======== Document segment ========

I too have thought these things..that life..my sons ..my husband all too good to be true and I worry like u do too...worry that the perfeect times will be memories that haunt me someday. But I read this and felt almost at ease that someone felt like I did..tht I was not alone. So thank u for that. And happy birthday to that perfect son of youurs to!!!
Wow you are a good writer. This took me through so many emotions. And yes I too often picture something happening to the point that I will be crying. Here's for hoping and praying that life just stays good.
WOW! I could have written this myself. I am sorry to hear about your son's anxiety but I am glad he has gotten over it. I have always said I feel like my life will end tragically because it has been perfect all along but I truly hope that is not the case and that you and I are just truly blessed and we are God's children and this is the life he chose for us.
Happy Birthday to your sweet boy.
gah.
i am now bawling my face off.
must. go. wake. up. teenager.
i need to hug her.
she will think i am a nut, but really what else is new?!
beautiful post!
This is a beautiful, heartfelt, heart-breakingly honest post! I have one of those "perfect" boys too and have lived with many of the same fears. Some based in reality. Some just in my mother heart. Now Josiah is 21 and wants to go wherever Jesus wishes to take him. I was hoping for a few more years at a local college. But Jesus has called him to the Himalayas and he will go. And I will live, on my knees, trying to remember that he goes with God, until I get another chance to hug him. In the meantime ... before he goes ... I will cherish every moment and live life to the fullest so that whatever happens ... we will have no regrets!
I think that is the curse of motherhood. The fear of something happening to our babies. My sister in law just gave birth to her little boy a week and a half ago. Saturday they found out he has a rare genetic disorder and will die sometime within the year. She has experienced this with three brothers and two nephews, and now her own. I cannot comprehend. The thought of losing a child paralyzes me. You are absolutely right, it is so important to cherish them while we have them. Whether they go away to college, get married, or God has other plans for them, every second with them is precious.
This makes me have goose bumps. I know exactly what you mean though. Beutiful post, friend!

======== Data provided ========

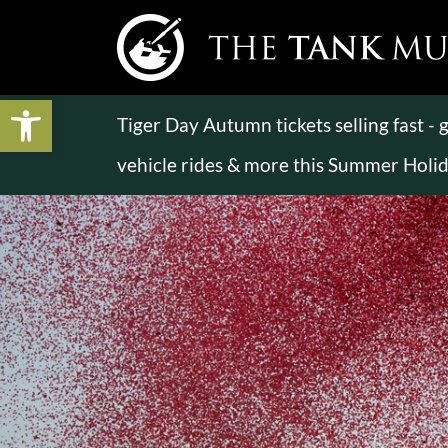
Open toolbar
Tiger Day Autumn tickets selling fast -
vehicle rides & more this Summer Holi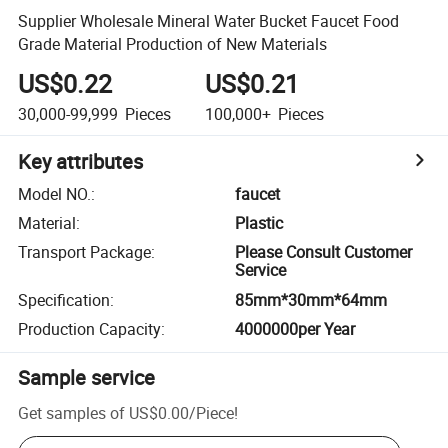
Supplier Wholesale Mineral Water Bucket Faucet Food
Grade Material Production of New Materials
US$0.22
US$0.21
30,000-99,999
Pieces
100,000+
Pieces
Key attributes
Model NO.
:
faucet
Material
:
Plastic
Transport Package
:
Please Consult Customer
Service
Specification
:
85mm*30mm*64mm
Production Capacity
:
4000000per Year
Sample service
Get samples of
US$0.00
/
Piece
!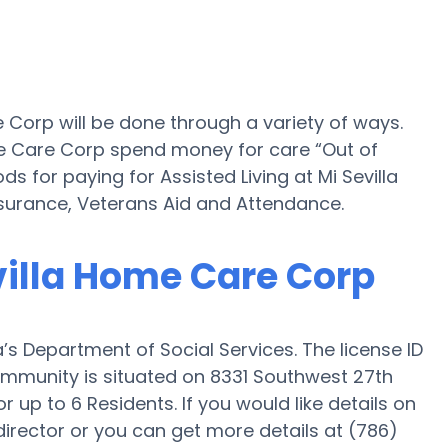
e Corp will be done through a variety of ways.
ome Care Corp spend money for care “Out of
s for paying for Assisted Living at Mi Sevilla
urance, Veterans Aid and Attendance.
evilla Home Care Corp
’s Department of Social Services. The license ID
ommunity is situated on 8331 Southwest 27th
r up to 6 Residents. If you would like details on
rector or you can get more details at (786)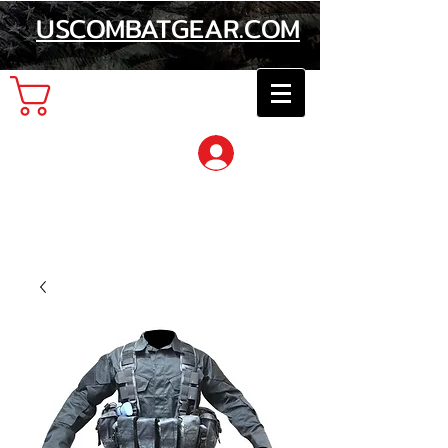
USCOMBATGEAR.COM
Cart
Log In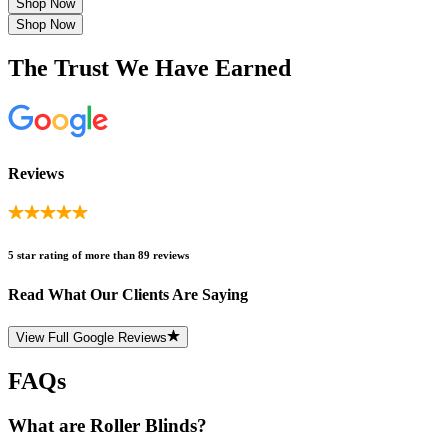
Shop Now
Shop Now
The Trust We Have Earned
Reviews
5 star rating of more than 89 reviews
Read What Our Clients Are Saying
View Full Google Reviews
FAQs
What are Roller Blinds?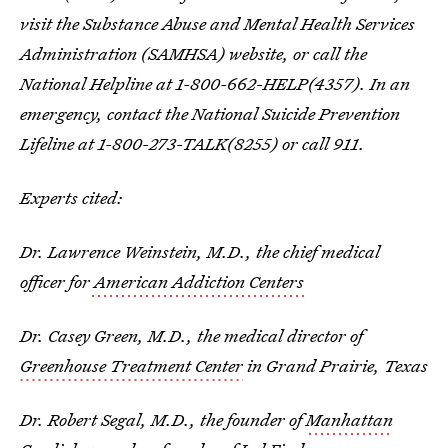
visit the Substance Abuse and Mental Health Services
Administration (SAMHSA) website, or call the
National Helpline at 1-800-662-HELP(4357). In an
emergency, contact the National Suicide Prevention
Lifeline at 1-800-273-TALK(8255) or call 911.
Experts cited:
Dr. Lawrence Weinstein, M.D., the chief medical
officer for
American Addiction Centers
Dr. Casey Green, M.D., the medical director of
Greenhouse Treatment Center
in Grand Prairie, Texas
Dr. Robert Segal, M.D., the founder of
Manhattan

========
======== Data provided ========

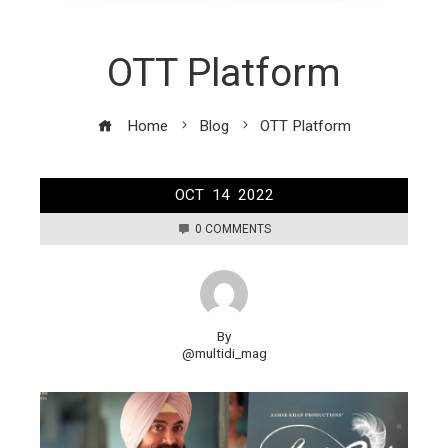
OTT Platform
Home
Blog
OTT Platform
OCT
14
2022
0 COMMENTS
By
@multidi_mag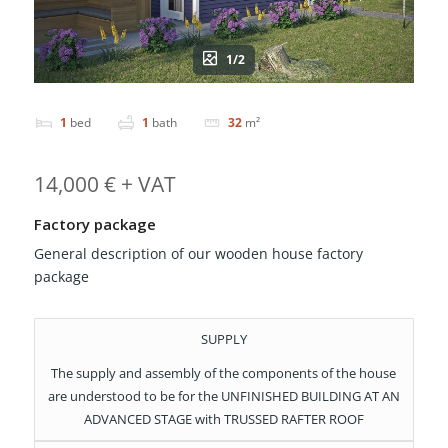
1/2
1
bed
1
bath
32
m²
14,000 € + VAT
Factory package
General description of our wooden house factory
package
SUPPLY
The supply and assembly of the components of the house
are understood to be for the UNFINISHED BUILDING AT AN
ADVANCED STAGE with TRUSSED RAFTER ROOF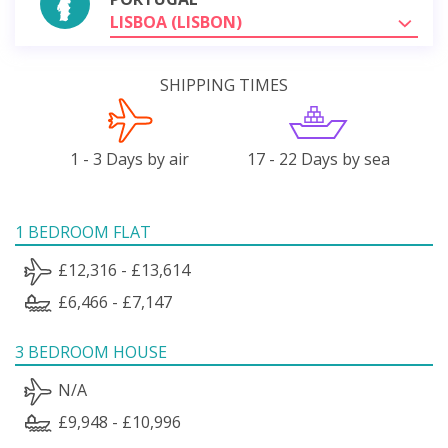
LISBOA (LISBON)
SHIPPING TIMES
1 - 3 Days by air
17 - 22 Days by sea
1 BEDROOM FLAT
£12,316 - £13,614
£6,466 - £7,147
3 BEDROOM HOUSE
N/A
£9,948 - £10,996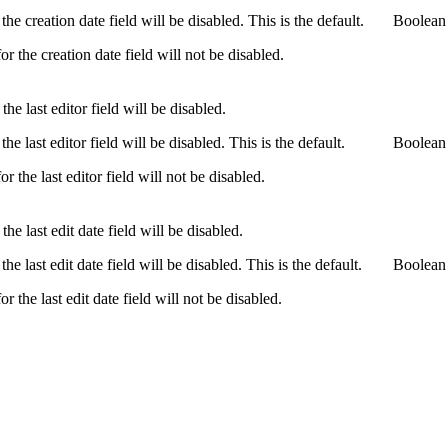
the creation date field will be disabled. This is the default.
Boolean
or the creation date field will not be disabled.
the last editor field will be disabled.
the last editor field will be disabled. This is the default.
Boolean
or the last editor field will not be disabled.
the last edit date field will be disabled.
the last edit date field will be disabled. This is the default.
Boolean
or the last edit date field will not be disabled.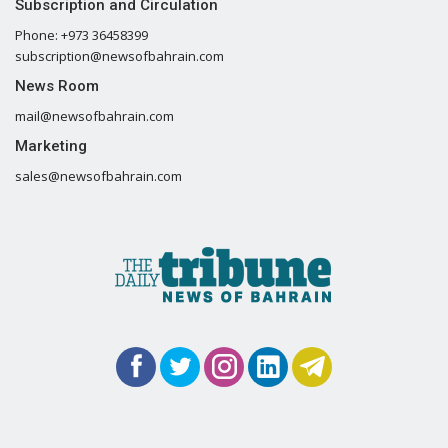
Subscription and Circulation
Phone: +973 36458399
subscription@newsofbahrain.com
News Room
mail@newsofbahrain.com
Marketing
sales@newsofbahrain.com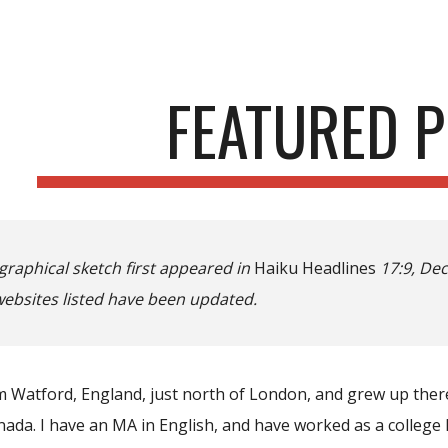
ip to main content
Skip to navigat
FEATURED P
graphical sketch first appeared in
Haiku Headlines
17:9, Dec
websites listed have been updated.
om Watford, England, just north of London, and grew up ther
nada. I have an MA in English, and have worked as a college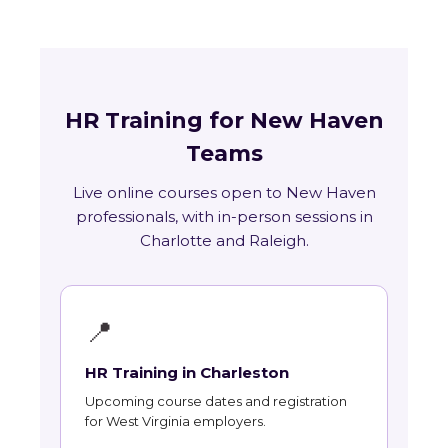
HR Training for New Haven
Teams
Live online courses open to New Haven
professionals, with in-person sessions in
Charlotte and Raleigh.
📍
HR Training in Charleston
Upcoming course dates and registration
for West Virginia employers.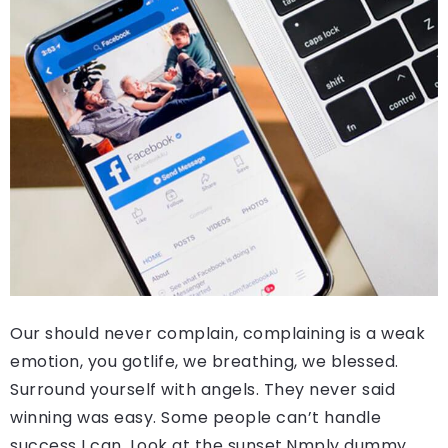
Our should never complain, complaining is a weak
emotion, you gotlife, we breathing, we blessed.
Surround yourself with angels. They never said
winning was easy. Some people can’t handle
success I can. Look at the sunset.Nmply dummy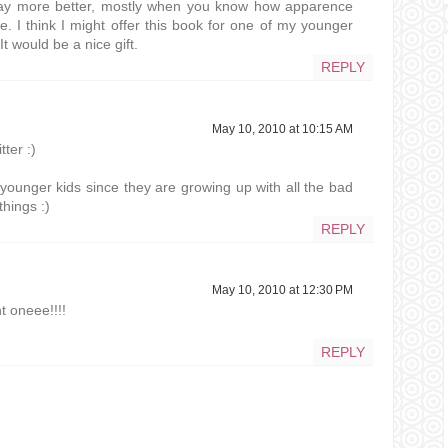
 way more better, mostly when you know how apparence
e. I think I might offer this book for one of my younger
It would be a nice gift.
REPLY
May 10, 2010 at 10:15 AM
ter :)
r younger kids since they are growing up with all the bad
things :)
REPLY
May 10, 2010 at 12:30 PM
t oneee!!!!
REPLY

========
======== Data provided ========

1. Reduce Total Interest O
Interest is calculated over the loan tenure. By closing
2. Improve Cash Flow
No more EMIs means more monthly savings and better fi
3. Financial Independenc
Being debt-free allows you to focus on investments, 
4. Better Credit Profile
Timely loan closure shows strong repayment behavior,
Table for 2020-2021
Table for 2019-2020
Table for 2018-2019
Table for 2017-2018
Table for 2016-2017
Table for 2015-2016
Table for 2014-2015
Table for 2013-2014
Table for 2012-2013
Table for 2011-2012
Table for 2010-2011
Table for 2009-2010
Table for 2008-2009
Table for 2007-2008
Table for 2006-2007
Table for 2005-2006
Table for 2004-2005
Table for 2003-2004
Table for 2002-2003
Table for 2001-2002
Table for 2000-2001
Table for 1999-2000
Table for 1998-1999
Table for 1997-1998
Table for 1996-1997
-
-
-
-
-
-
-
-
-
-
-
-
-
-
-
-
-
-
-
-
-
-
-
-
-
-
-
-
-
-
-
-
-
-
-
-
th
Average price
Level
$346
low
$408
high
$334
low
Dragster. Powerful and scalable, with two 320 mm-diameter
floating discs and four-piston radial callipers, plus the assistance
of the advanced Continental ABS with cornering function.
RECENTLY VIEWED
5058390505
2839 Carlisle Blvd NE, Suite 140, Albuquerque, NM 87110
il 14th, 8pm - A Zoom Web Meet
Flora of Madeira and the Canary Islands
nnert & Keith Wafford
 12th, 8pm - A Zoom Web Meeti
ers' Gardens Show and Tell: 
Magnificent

========

__Work to complete__: Add a few more comments to the reader comments responding to a mother's post about fearing for her son, starting after the last comment shown.

__Output below__:
I totally get this. I think as parents, our biggest fear is losing our children. And it is so heart breaking to see/read those real life stories. It makes you want to hug your children and never let go! You are not alone in these feelings.
It is so comforting to know there are other mothers out there who think the same thing I do. With every kiss goodbye, I wonder, "Is this the last time I'll see that smile?" I can't help it. I just want to make every minute count for something, just in case. My husband thinks I'm completely morbid for having those thoughts so I'm grateful that you poured your heart out in this post, as difficult as it probably was.
Thank you for sharing this. And I went and read the blog you referred to and it gave me chills. I could not even imagine going on vacation and having something that tragic happen. My prayers are with them.
oh wow...I know exactly how you feel. I think the second you become a parent this haunts you. I'm always waiting for the proverbial other shoe to drop! You're so right! We need to just stop and think how blessed we are today. Thanks for writing this and reminding me.
And thanks for your sweet words about our dog, Guinness. Hearing everone's words of encouragement and sympathy is really helpful.
I hope you're having a happy President's Day!
Lots of yummy love,
Alex aka Ma, What's For Dinner
www.mawhats4dinner.com
Amazing post. I was just telling a friend today about my fear of losing one of my children. I get anxiety and lose sleep over those thoughts and often feel like things have been too good for me. It's good to know I'm not alone in these thoughts. See you soon friend!